I read the article in the mail with growing disbelief. [Of course when the likes of Cameron wanted to go home (if he did after Eton and Oxford), I expect that they could have let him have the East Wing, or maybe the West... whatever.]

My first question was....what about the parents? it's a little like when Cameron says that these people must be made to work, you think.... yeah, you need to tell the employers about this.

Most people can't afford bigger houses than they absolutely need, and those living in council houses will be forced to move into smaller houses when their kids leave home... to get married in some cases.

Will they then be forced to move into bigger houses so that they can take their kids back?

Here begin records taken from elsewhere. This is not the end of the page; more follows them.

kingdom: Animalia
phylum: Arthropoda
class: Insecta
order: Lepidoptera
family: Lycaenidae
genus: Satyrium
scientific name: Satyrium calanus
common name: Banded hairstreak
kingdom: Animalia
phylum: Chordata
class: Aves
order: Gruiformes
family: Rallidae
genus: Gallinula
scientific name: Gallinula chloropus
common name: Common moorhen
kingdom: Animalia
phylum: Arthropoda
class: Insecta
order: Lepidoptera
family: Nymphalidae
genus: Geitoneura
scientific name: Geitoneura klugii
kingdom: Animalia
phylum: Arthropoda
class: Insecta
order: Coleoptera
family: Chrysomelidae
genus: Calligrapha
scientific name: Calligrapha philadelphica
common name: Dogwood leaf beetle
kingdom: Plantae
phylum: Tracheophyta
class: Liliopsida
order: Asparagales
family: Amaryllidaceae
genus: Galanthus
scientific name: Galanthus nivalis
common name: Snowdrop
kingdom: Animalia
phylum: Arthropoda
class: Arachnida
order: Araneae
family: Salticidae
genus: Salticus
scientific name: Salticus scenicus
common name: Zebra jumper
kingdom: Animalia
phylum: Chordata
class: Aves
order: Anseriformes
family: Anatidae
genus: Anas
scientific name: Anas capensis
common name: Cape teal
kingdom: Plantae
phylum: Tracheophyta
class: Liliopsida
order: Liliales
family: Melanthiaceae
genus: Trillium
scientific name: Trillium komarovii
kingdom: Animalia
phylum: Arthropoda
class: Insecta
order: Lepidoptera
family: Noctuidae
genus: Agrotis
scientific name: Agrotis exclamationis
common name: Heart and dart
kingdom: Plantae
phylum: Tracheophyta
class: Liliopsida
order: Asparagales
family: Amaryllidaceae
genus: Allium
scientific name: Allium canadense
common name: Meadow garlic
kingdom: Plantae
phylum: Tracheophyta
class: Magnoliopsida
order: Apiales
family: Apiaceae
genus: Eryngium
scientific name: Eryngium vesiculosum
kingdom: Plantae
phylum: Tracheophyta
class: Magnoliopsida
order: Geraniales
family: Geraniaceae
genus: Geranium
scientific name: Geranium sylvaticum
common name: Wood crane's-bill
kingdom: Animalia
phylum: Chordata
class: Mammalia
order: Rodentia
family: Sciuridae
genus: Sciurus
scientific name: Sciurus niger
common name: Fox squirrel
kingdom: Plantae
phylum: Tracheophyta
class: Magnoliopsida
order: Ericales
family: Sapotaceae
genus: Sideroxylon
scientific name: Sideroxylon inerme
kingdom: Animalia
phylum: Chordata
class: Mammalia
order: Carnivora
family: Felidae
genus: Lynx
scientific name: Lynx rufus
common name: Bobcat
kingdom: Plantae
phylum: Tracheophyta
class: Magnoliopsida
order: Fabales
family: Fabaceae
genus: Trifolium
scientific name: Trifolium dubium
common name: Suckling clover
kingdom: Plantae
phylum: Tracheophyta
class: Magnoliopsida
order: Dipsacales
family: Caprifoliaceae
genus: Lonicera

What will happen if parents are dead...or ill... will kids have to go and live with the grandparents, or great grandparents, uncles, third cousins twice removed...?

What about (as you say) step children? Do I want to keep another man's kid? Why wouldn't he go live with his dad, but then would his dad's new wife (or whatever) want to look after him?

Would princess Beatrix or whatever have to go back to living with prince Air Miles, who sponges off him mum anyway, even if she is 87? or princess Ferguson, who hasn't got a mum to sponge off?

Will Charlie have to take wee Harry... because they are all on benefits in rent-paid houses?

Or is it only common people who don't vote Tory that will have to do this?

Does this government think, even for a second, before it trots out its stupid policies.

Anonymous said...

As for the qualifications QM. I suspect that it may be that qualifications are soooooo easy (I did an A level French paper while I was waiting for a bus the other week), that if you haven't got SOME qualification you must be either brain dead... or bone idle. And who would want to employ either of these categories?

DeeDee99 said...

AS with so many of our problems, the EU is the cause.

Unfettered, unlimited immigration has made it extremely difficult for young people to get that all important starter job. It has also put pressure at the lower end of the housing market (rental and bought).

Until we get out of the EU so we can control our borders, nothing is going to change.

Although I quite like the idea of young welfare recipients being forced to return home, you are quite right - many won't be able to do so. And if Mum happens to live somewhere else, in a place where there is even less likelihood of them finding work, it would be self defeating.

So it should be encouraged, but not eforced. The alternative should be Government-owned hostels and/or the YMCA: a room in a multi-occupancy building and no rent allowance paid.

DerekP said...

DeeDee99 - I think you've got it.

Our Government should be controlling UK borders, not UK boarders.